:: Source data
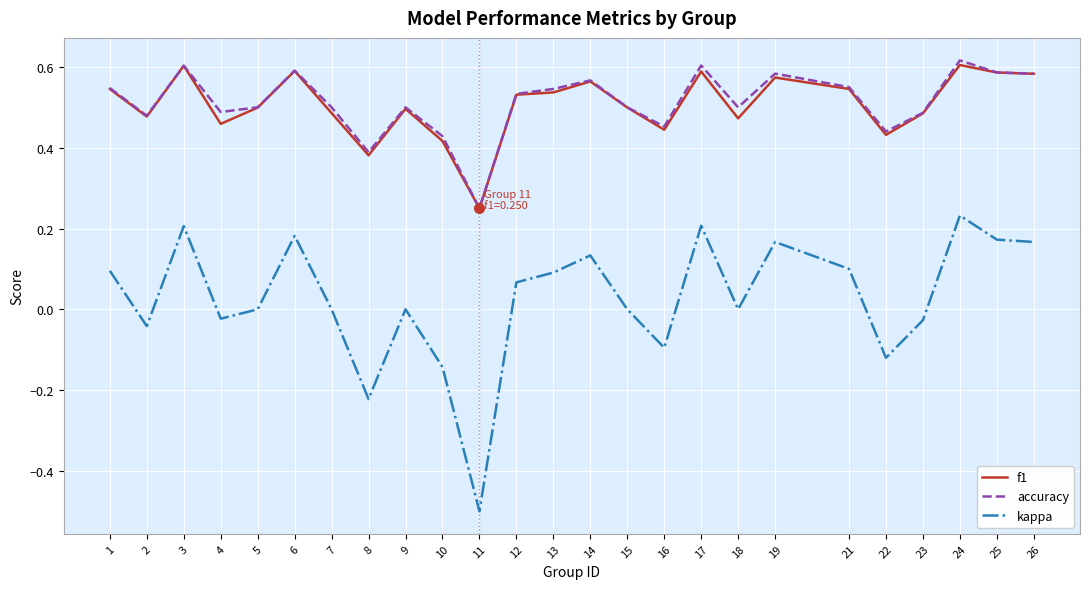

At which category does kappa reach its first local peak?

3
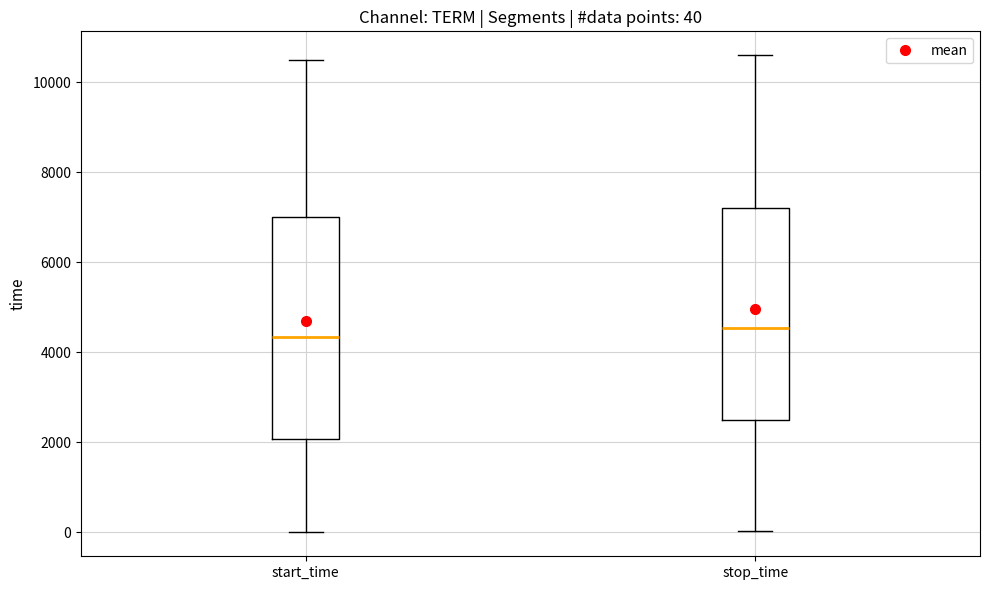

Comparing the boxes themselves (not the whiskers), which one is the tallest?

start_time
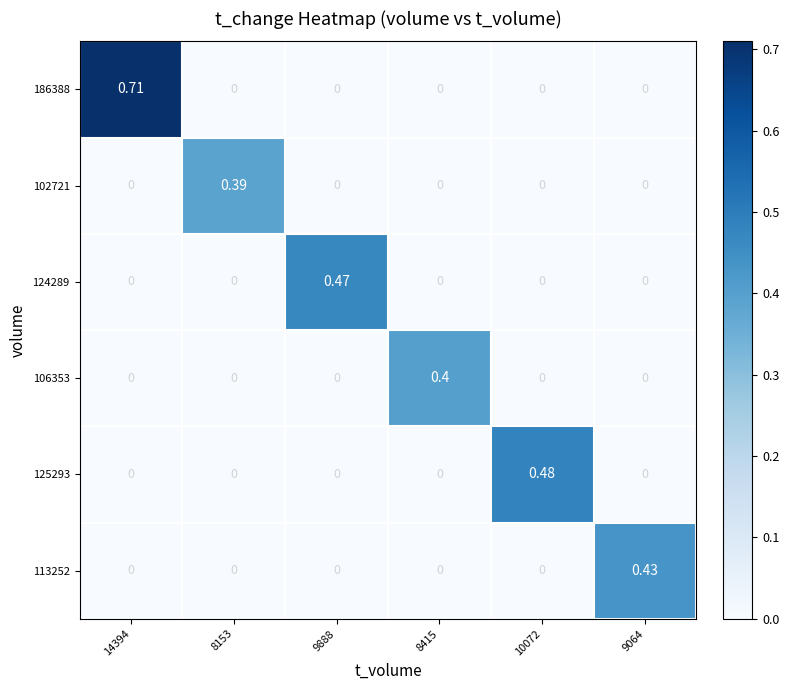

Is the value of 113252 at 8415 greater than the value of 102721 at 8153?

No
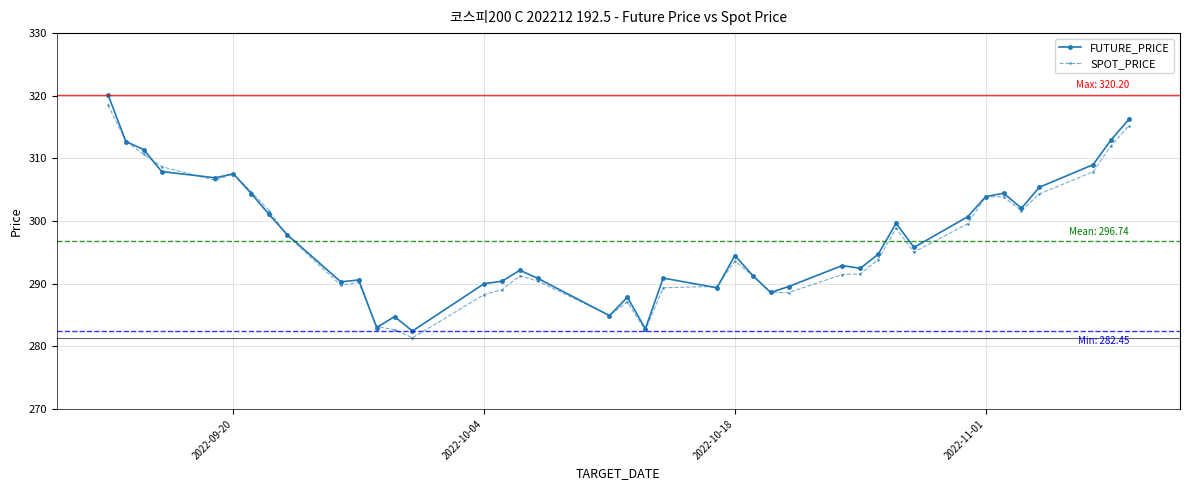

True or false: SPOT_PRICE has more than 2 points higher than both neighbors.

True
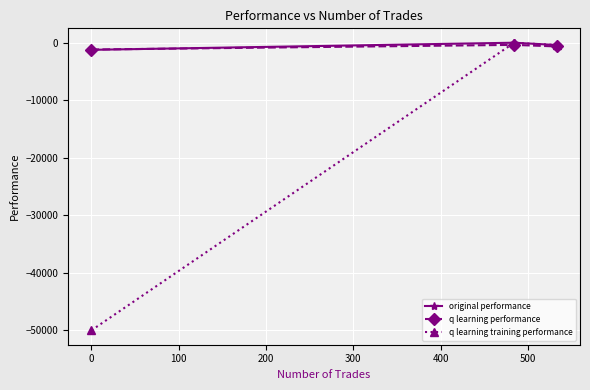

Reading left to right, list all the values displayed in this chart.

original performance: -1248.7	-8.9	-408.4
q learning performance: -1193.5	-385.7	-657.9
q learning training performance: -50000.0	-32.3	-404.6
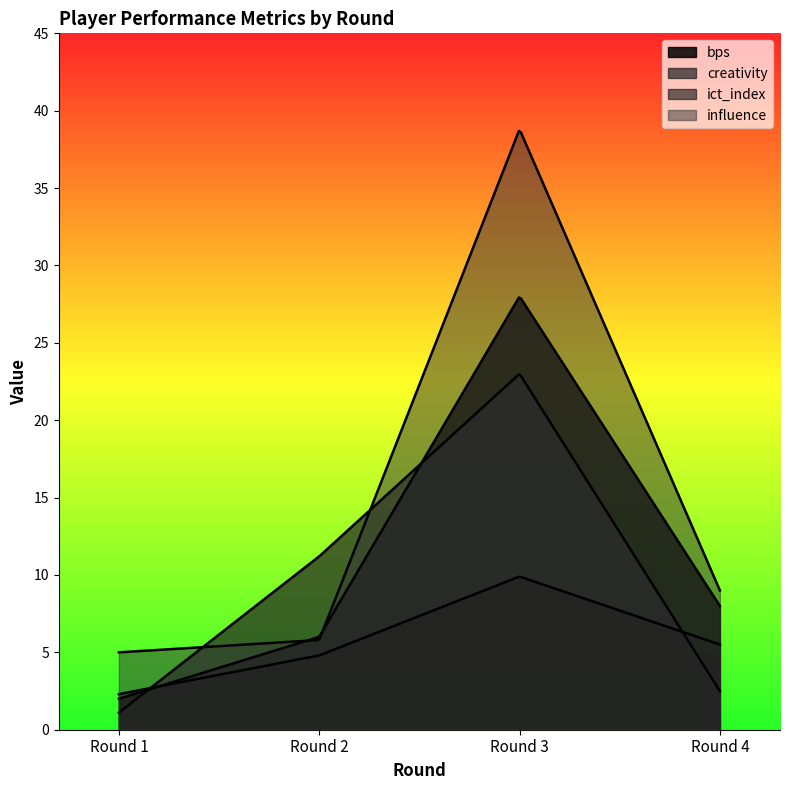

After their last crossing, which series has the higher values: creativity or ict_index?

ict_index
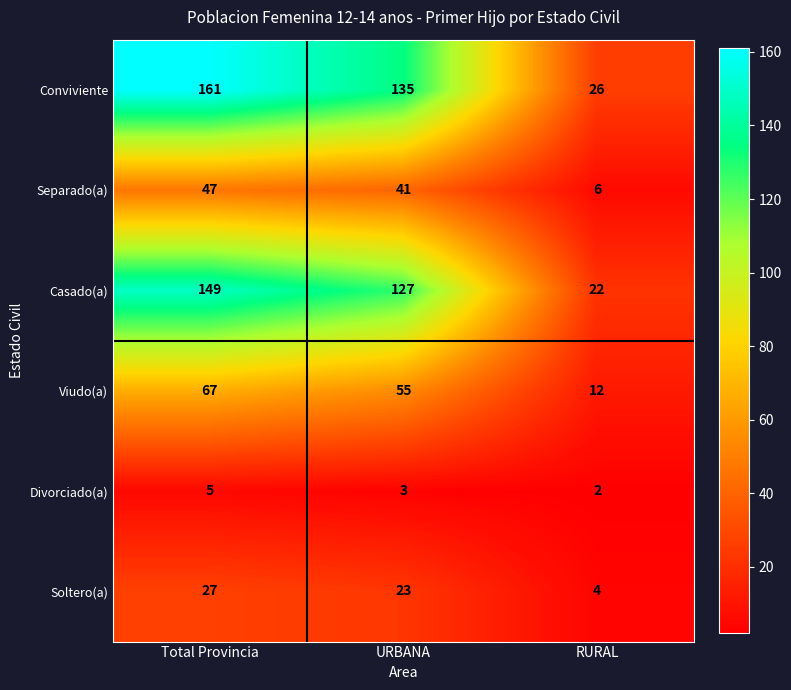

Rank the series at URBANA from lowest to highest value.

Divorciado(a), Soltero(a), Separado(a), Viudo(a), Casado(a), Conviviente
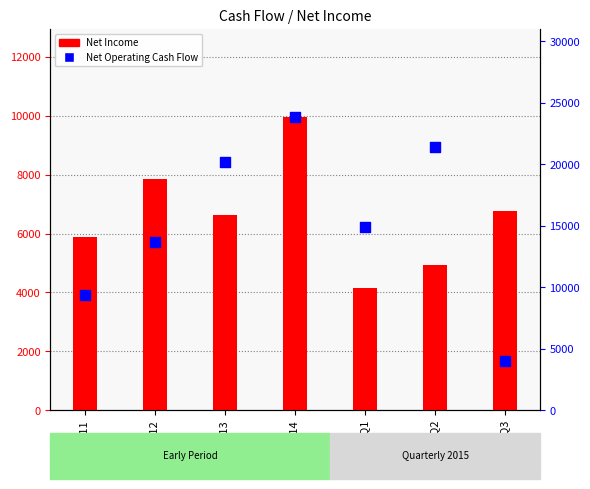

Which series reaches the maximum Y coordinate?

Net Operating Cash Flow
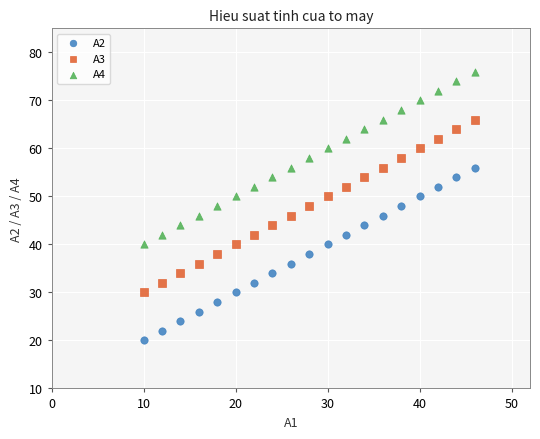

Which series reaches the maximum Y coordinate?

A4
::::
## Task prompt
Reproduce all of the lines above word for word, omitting the pictures.

## Output
At which category does kappa reach its first local peak?

3

Comparing the boxes themselves (not the whiskers), which one is the tallest?

start_time

Is the value of 113252 at 8415 greater than the value of 102721 at 8153?

No

True or false: SPOT_PRICE has more than 2 points higher than both neighbors.

True

Reading left to right, list all the values displayed in this chart.

original performance: -1248.7	-8.9	-408.4
q learning performance: -1193.5	-385.7	-657.9
q learning training performance: -50000.0	-32.3	-404.6

After their last crossing, which series has the higher values: creativity or ict_index?

ict_index

Rank the series at URBANA from lowest to highest value.

Divorciado(a), Soltero(a), Separado(a), Viudo(a), Casado(a), Conviviente

Which series reaches the maximum Y coordinate?

Net Operating Cash Flow

Which series reaches the maximum Y coordinate?

A4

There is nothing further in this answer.